Maternal education and marital status
US national data for 1992 indicate that weight gain increases with educational attainment; gains of <7.3 kg are nearly 3 times as common (14%) for women with less than an elementary school education as for women with 16 y of schooling (5%) (22). Unmarried mothers are more likely than married mothers to gain <7.3 kg (13% compared with 8%).
Multivariate analyses of demographic characteristics
Kleinman (17) used 1980 National Natality Survey data on maternal ethnicity, age, parity, and education for married mothers with live singleton births in a logistic regression model with low weight gain (<6.8 kg) as the dependent variable. (The model also included smoking, alcohol consumption, height, and pregravid BMI.) Black women had a 71% greater risk and Hispanic women a 100% greater risk of low weight gain than white women. Mothers with <12 y of education had a 63% greater risk and mothers with 12 y of education had a 26% greater risk of low weight gain than mothers with >12 y of education. Primiparas were less likely to have low weight gain than multiparas but there was little difference by age or parity among multiparas. Overall, however, the variables in this analysis accounted for <5% of the variance in maternal weight gain.
Caulfield et al (11) reported that only 28.2% of 2617 black and 32.5% of 1253 white women with singleton pregnancies of 28-wk duration experienced prenatal weight gain within the ranges suggested by the IOM guidelines. Black women were 1.51 (95% CI: 1.23, 1.85) times more likely to undergain and 0.89 (95% CI: 0.74, 1.08) times less likely to overgain than white women (adjusted odds ratios). Multinomial regression analysis identified maternal pregravid BMI, height, parity, education, smoking, blood pressure, race, length of pregnancy, and sex of the fetus as risk factors for under- or overgain in this population. Maternal age, diabetes status, and provider type (managed care, hospital obstetrical department, or private practice) were not statistically significant and were dropped from the final model. No interactions were found between any factor examined and BMI or race.

────────────────

■ **QUESTIONS TO ANSWER**:
A: In the passage on maternal weight gain, rewrite the part that opens with the words "Caulfield et al" and closes with "BMI or race.", swapping "risk factors" for "predictors".
B: According to the passage on maternal weight gain, what percentage of the 2617 black women in the Caulfield et al study gained weight within the ranges suggested by the IOM guidelines?

■ **SOURCE DATA**:
────────────────

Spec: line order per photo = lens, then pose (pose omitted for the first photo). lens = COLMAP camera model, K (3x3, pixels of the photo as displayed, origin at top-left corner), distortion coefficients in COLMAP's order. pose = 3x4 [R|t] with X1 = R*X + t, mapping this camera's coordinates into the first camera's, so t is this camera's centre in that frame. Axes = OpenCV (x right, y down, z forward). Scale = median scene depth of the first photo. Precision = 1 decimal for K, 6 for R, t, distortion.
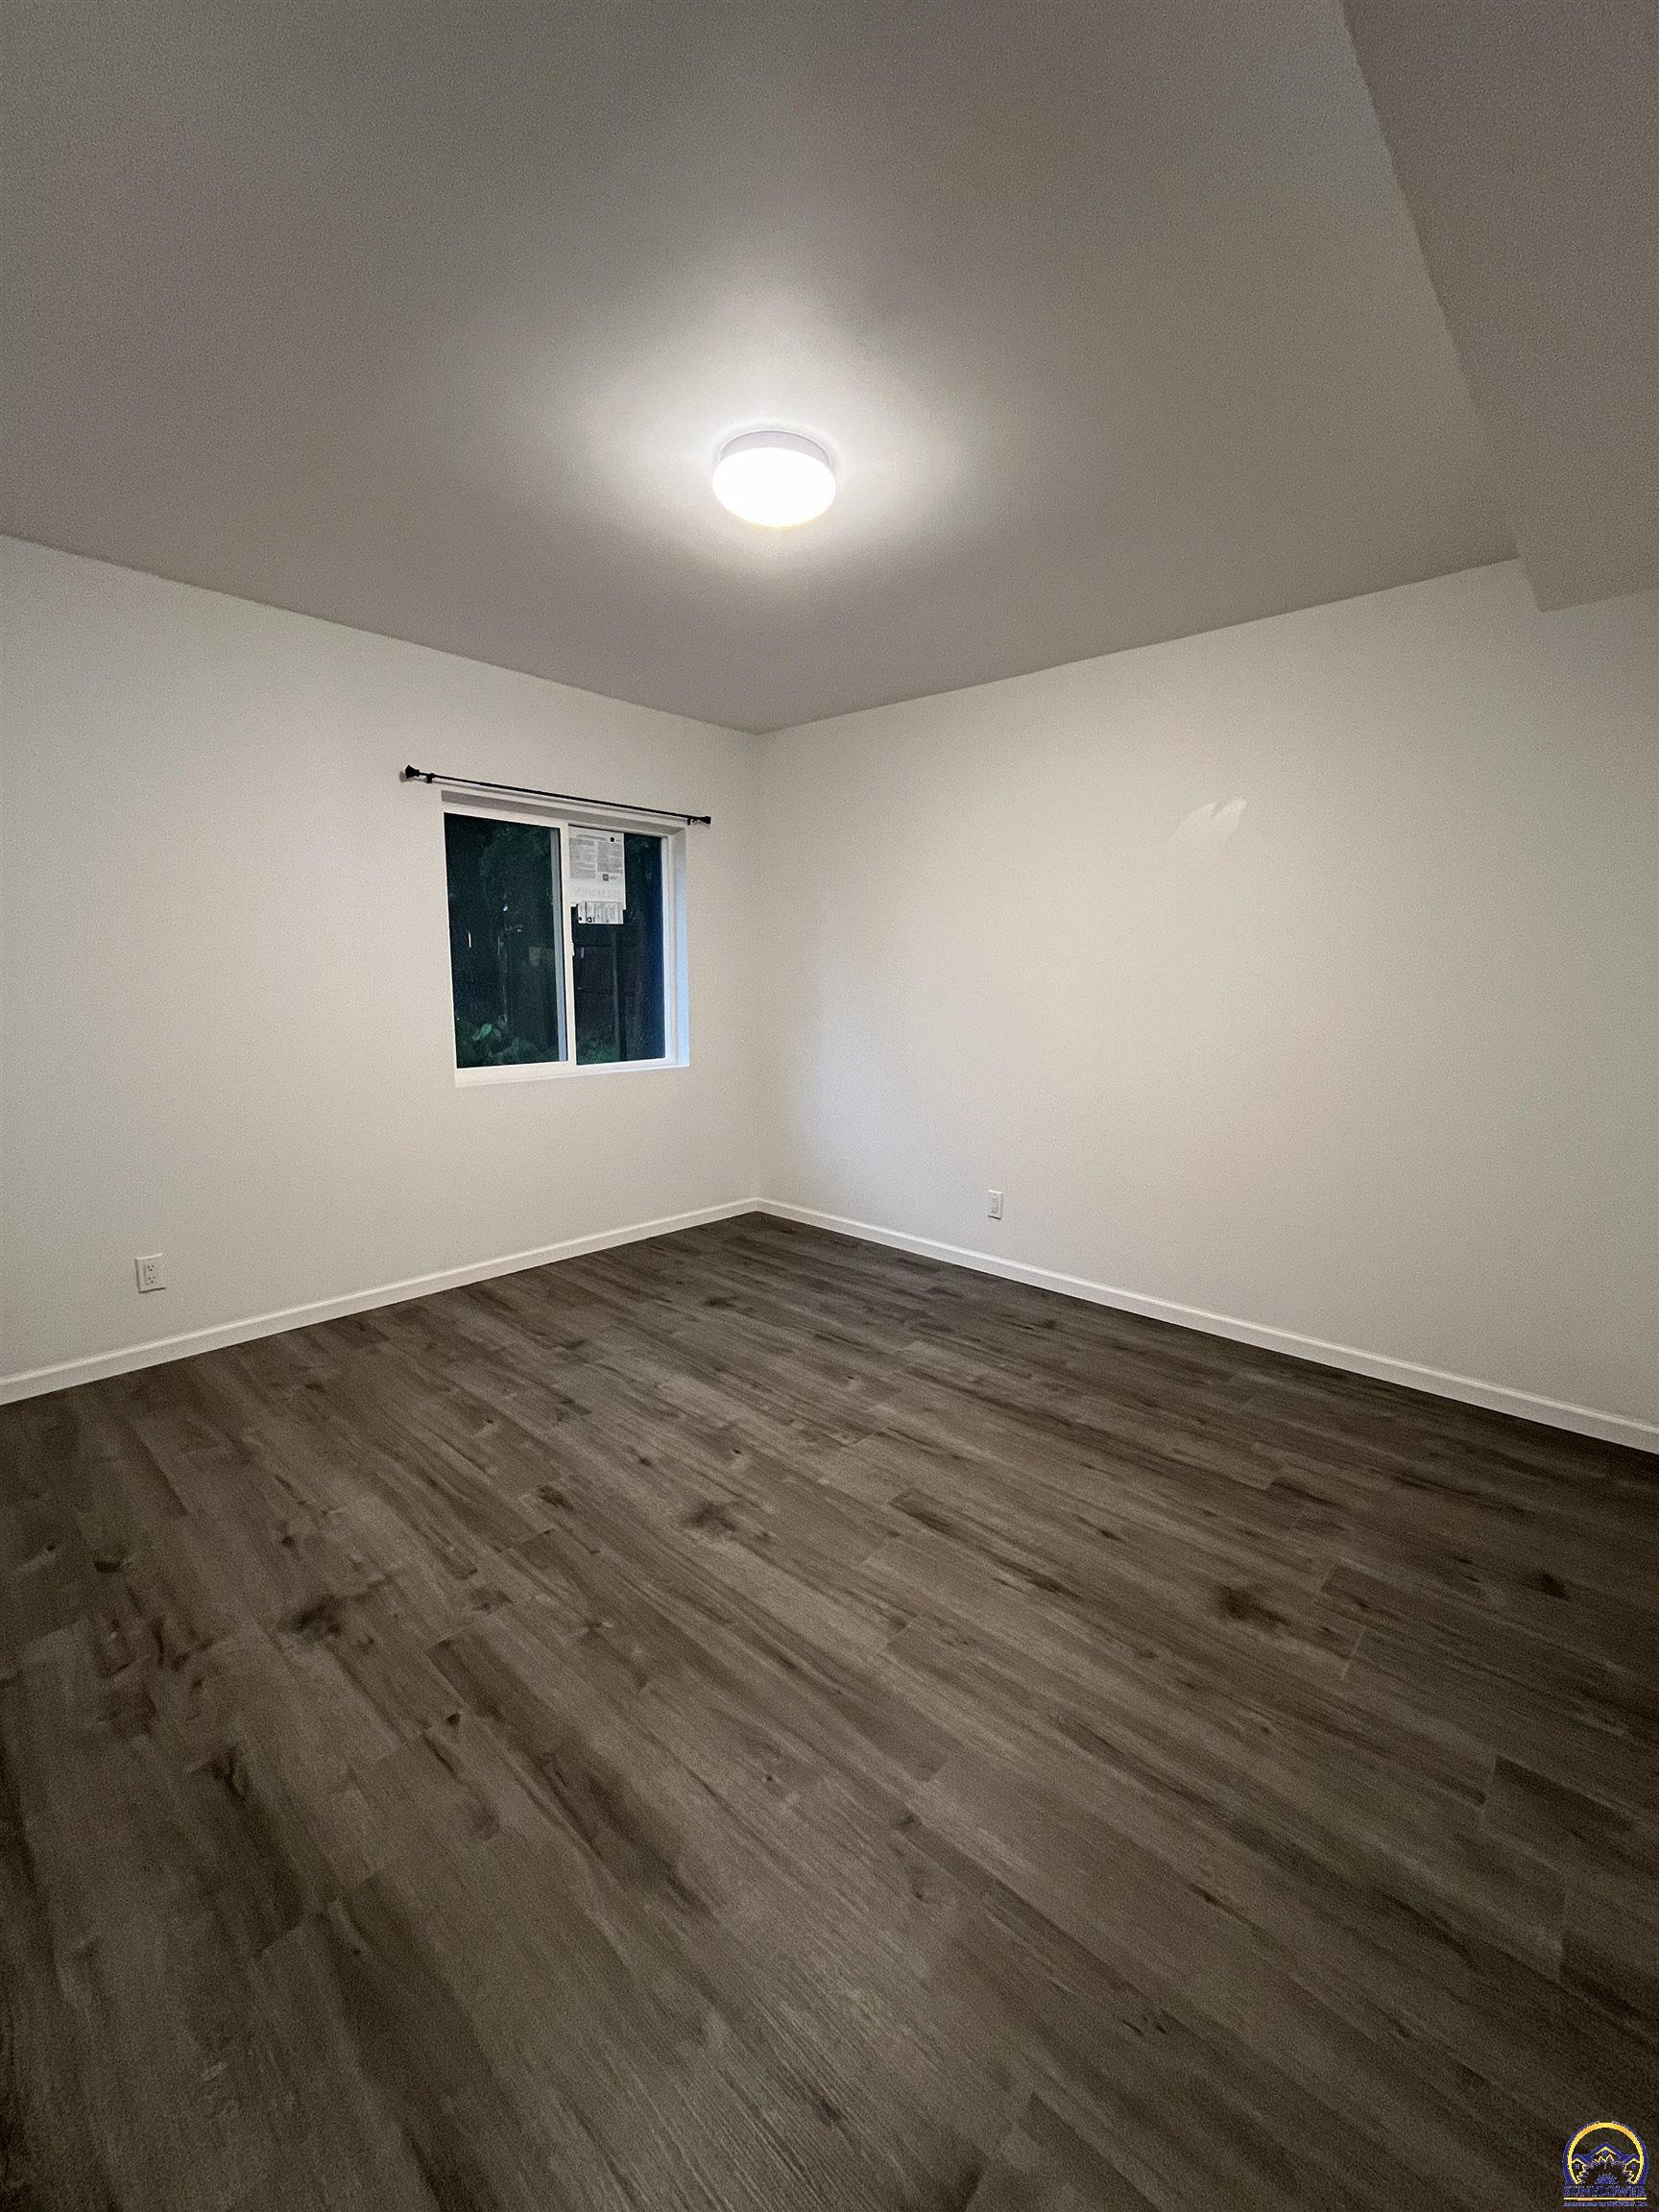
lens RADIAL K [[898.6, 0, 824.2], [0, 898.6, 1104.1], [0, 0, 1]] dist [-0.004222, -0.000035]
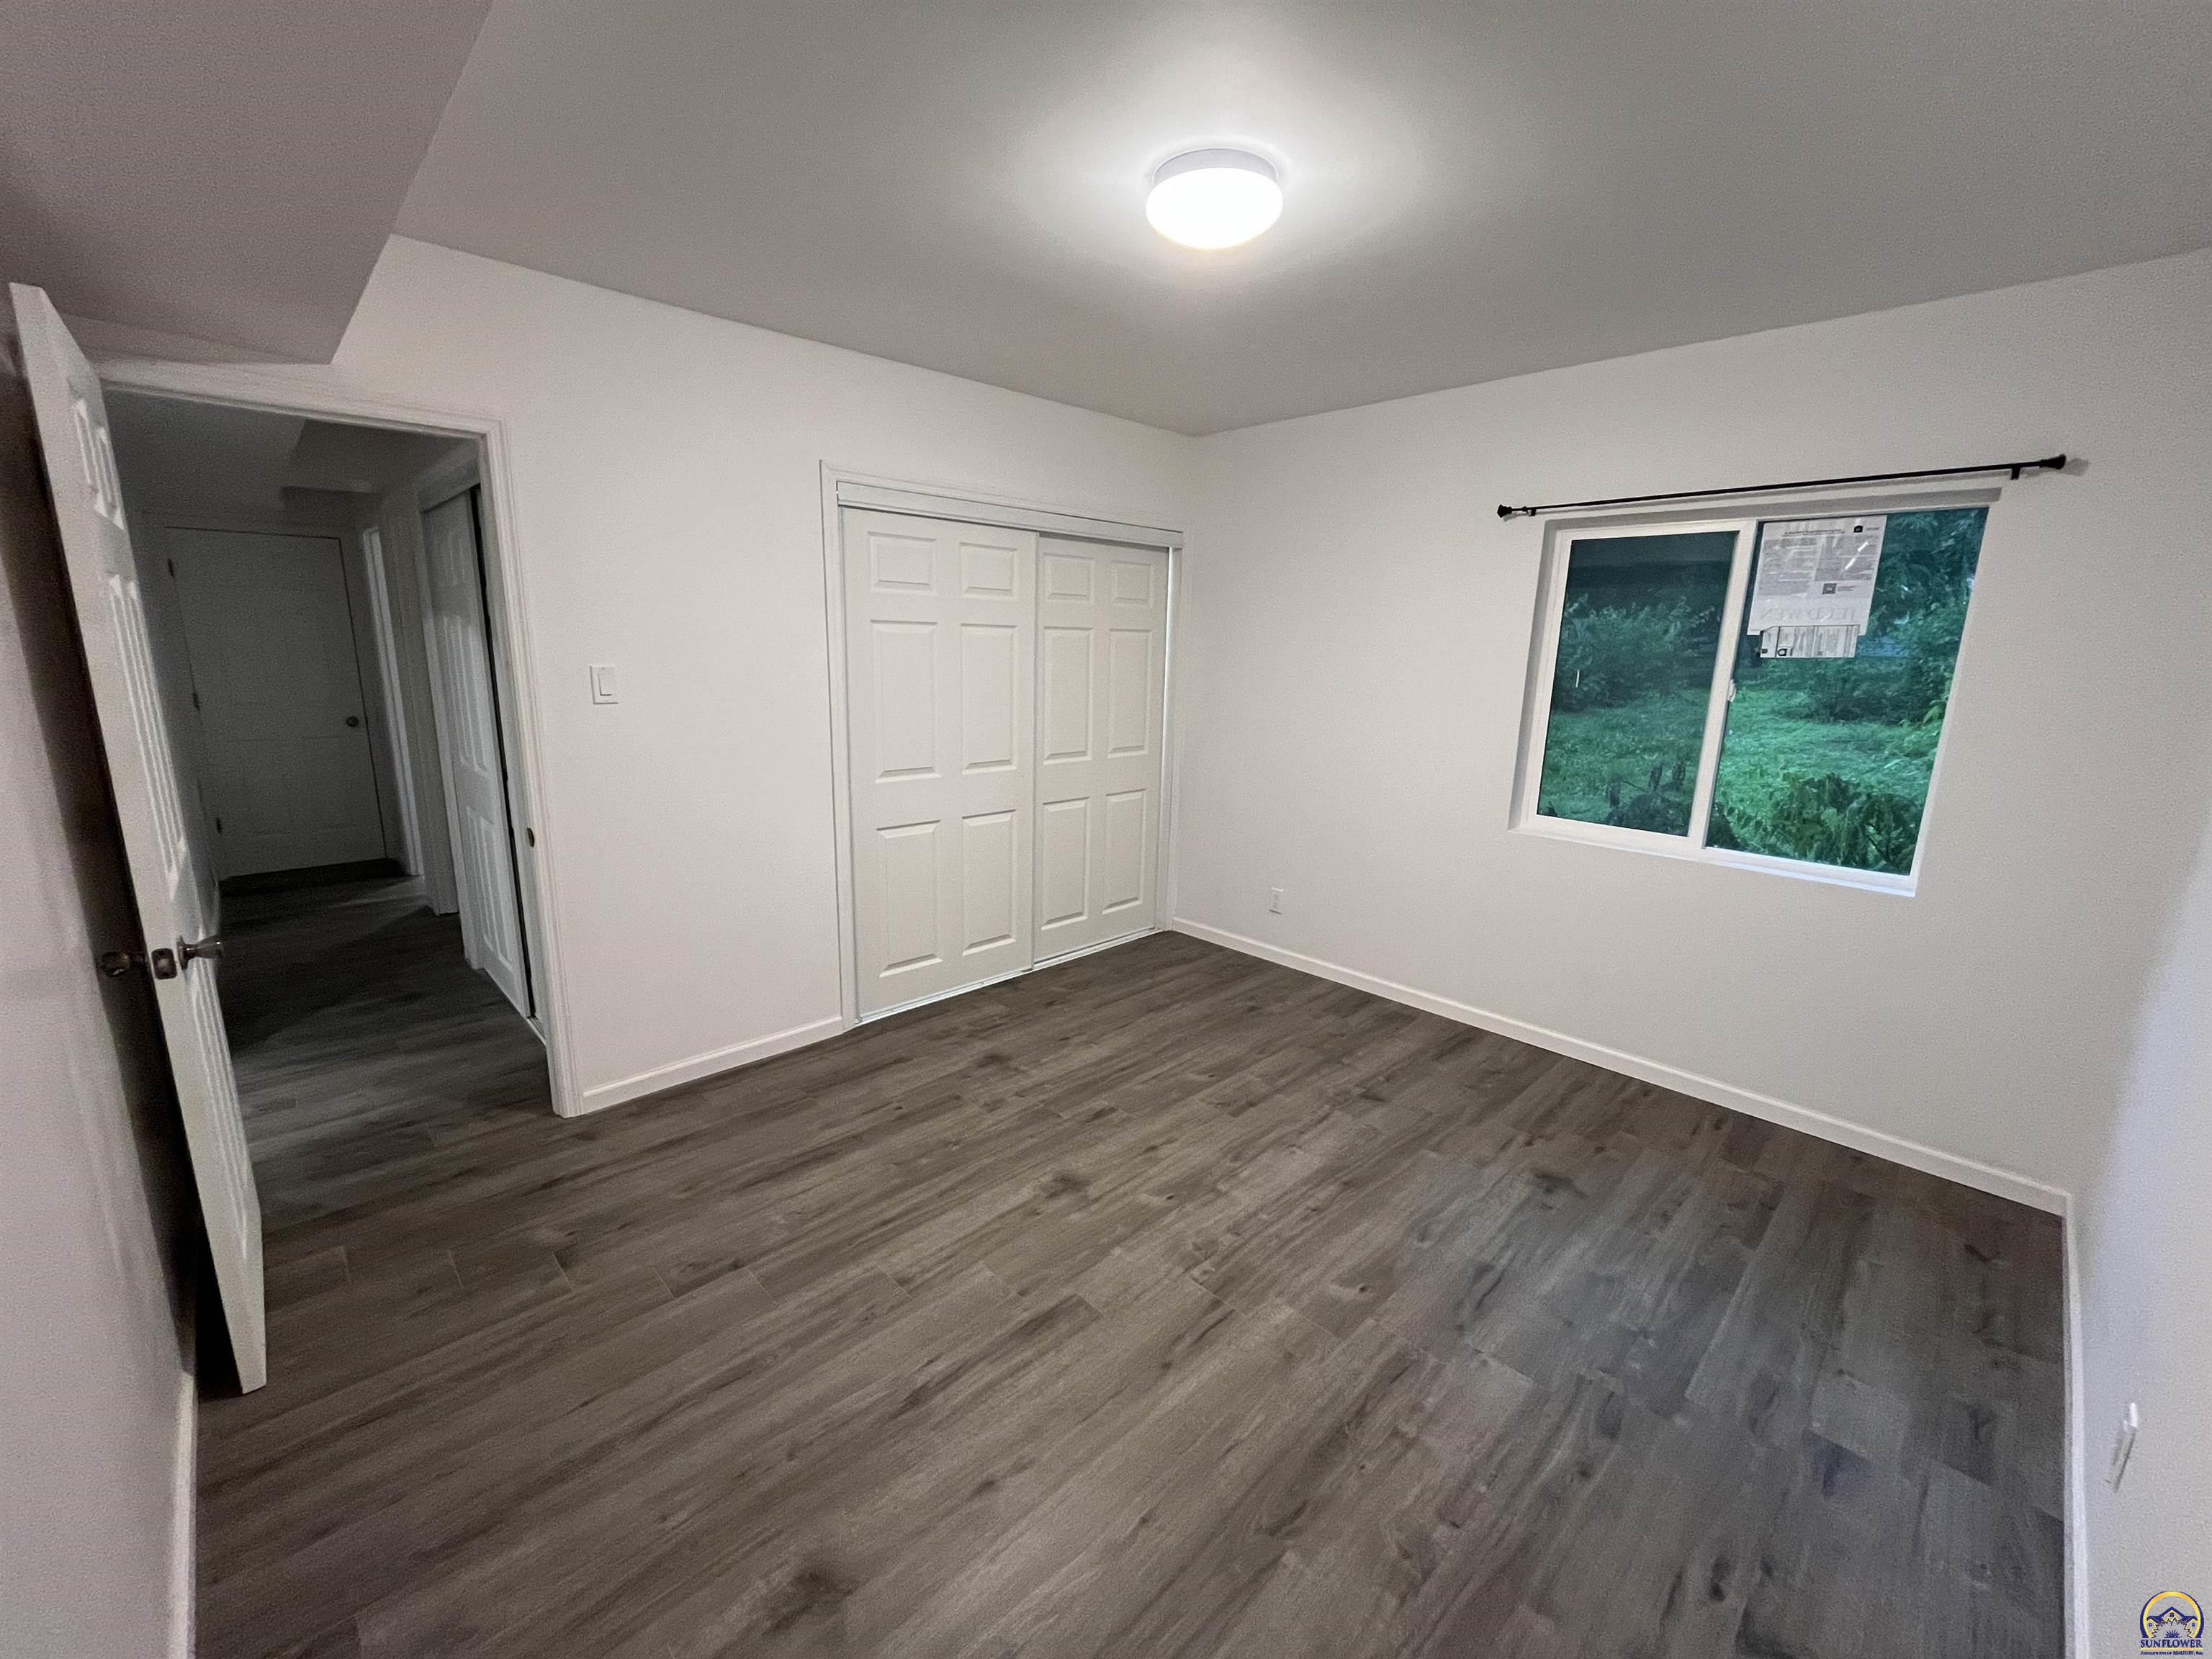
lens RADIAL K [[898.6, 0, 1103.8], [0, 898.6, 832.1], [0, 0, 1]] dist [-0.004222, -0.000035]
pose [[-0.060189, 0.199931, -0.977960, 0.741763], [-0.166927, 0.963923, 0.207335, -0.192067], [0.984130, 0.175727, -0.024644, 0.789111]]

────────────────

■ **RESULTS**:
A:
Caulfield et al (11) reported that only 28.2% of 2617 black and 32.5% of 1253 white women with singleton pregnancies of 28-wk duration experienced prenatal weight gain within the ranges suggested by the IOM guidelines. Black women were 1.51 (95% CI: 1.23, 1.85) times more likely to undergain and 0.89 (95% CI: 0.74, 1.08) times less likely to overgain than white women (adjusted odds ratios). Multinomial regression analysis identified maternal pregravid BMI, height, parity, education, smoking, blood pressure, race, length of pregnancy, and sex of the fetus as predictors for under- or overgain in this population. Maternal age, diabetes status, and provider type (managed care, hospital obstetrical department, or private practice) were not statistically significant and were dropped from the final model. No interactions were found between any factor examined and BMI or race.

B: 28.2%